Laws Continuance, etc. Act 1739
- Parliament of Great Britain
- Long title: An Act to continue several Laws therein mentioned, for punishing such Persons as shall wilfully and maliciously pull down or destroy Turnpikes for repairing Highways, or Locks or other Works erected by Authority of Parliament for making Rivers navigable; for preventing Exactions of the Occupiers of Locks and Wears upon the River of Thames Westward, and for ascertaining the Rates of Water-carriage upon the said River; for preventing frivolous and vexatious Arrests; and for better securing the lawful Trade of His Majesty's Subjects to and from The East Indies, and for the more effectual preventing all His Majesty's Subjects trading thither under Foreign Commissions; and for limiting the Time for suing forth Writs of Certiorari upon Proceedings before Justices of the Peace, and for regulating the Time and Manner of applying for the same; for the better and more speedy Execution of Process within particular Franchises or Liberties; and for extending the Powers and Authorities of Justices of the Peace of Counties, touching County Rates, to the Justices of the Peace of such Liberties and Franchises as have Commissions of the Peace within themselves.
- Citation: 13 Geo. 2. c. 18
- Territorial extent: Great Britain

Dates
- Royal assent: 29 April 1740
- Commencement: 15 November 1739
- Repealed: 27 March 1888

Other legislation
- Amends: See § Continued enactments
- Amended by: County Rates 1852
- Repealed by: Statute Law Revision Act 1888
- Relates to: See Expiring laws continuance acts

Status: Repealed

Text of statute as originally enacted

= Laws Continuance, etc.

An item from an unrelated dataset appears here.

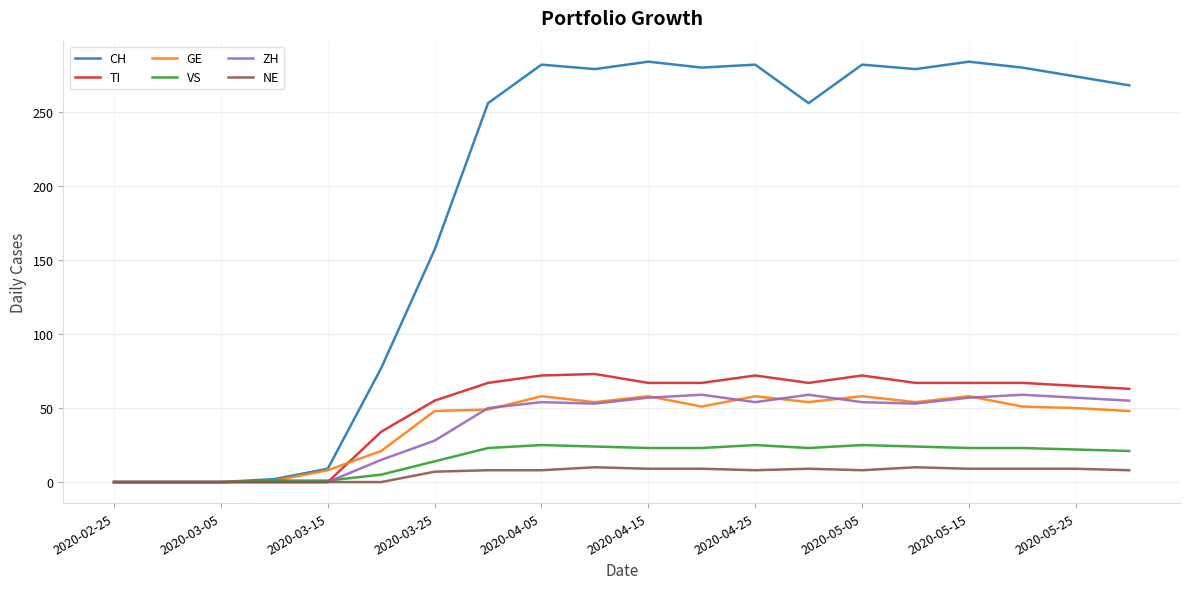

Which series has the largest total across all categories?

CH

Act 1739 =

Act of the Parliament of Great Britain

The Laws Continuance, etc. Act 1739 (13 Geo. 2. c. 18) was an act of the Parliament of Great Britain that continued various older enactments.

== Background ==
In the United Kingdom, acts of Parliament remain in force until expressly repealed. Many acts of parliament, however, contained time-limited sunset clauses, requiring legislation to revive enactments that had expired or to continue enactments that would otherwise expire.

== Provisions ==
=== Continued enactments ===
Section 1 of the act continued the Destruction of Turnpikes, etc. Act 1727 (1 Geo. 2. St. 2. c. 19), as continued by the Destruction of Turnpikes, etc. Act 1731 (5 Geo. 2. c. 33) and the Continuance of Laws Act 1734 (8 Geo. 2. c. 18), from the expiration of the act until 1 June 1747.

Section 2 of the act continued the Thames Navigation Act 1729 (3 Geo. 2. c. 11) from the expiration of the act until 1 June 1747.

Section 3 of the act. continued the Frivolous Arrests Act 1725 (12 Geo. 1. c. 29) from the expiration of the act until 1 June 1747.

Section 4 of the act continued the Trade to East Indies Act 1731 (5 Geo. 2. c. 29) from the expiration of the act until 1 June 1747.

Section 5 of the act provided that after 24 June 1740, no writ of certiorari to remove judgments from justices of the peace would be granted unless applied for within six calendar months of the original proceedings and with six days' written notice to the justices involved, allowing them opportunity to show cause against issuing the writ.

Section 6 of the act provided that after 3 November 1740, county sheriffs must appoint deputies in franchises or liberties at the request and expense of the lords or proprietors entitled to return writs, with these deputies residing in convenient towns appointed by the Lord Chancellor or Chief Justices to receive and execute writs under the sheriff's name.

Section 7 of the act provided that justices of the peace in liberties and franchises with their own commissions could exercise the same powers to assess and collect county rates within their jurisdictions as county justices, resolving doubts about whether such separate jurisdictions were covered by the county rate legislation.

== Subsequent developments ==
So much of the act "as extended the Powers of Justices of the Peace of Counties touching County Rates to the Justices of the Peace of such Liberties and Franchises as have Commissions of the Peace within themselves." was repealed by section 1 of the County Rates 1852 (15 & 16 Vict. c. 81).

The whole act was repealed by section 1 of, and part II of the schedule to, the Statute Law Revision Act 1888 (51 & 52 Vict. c. 3).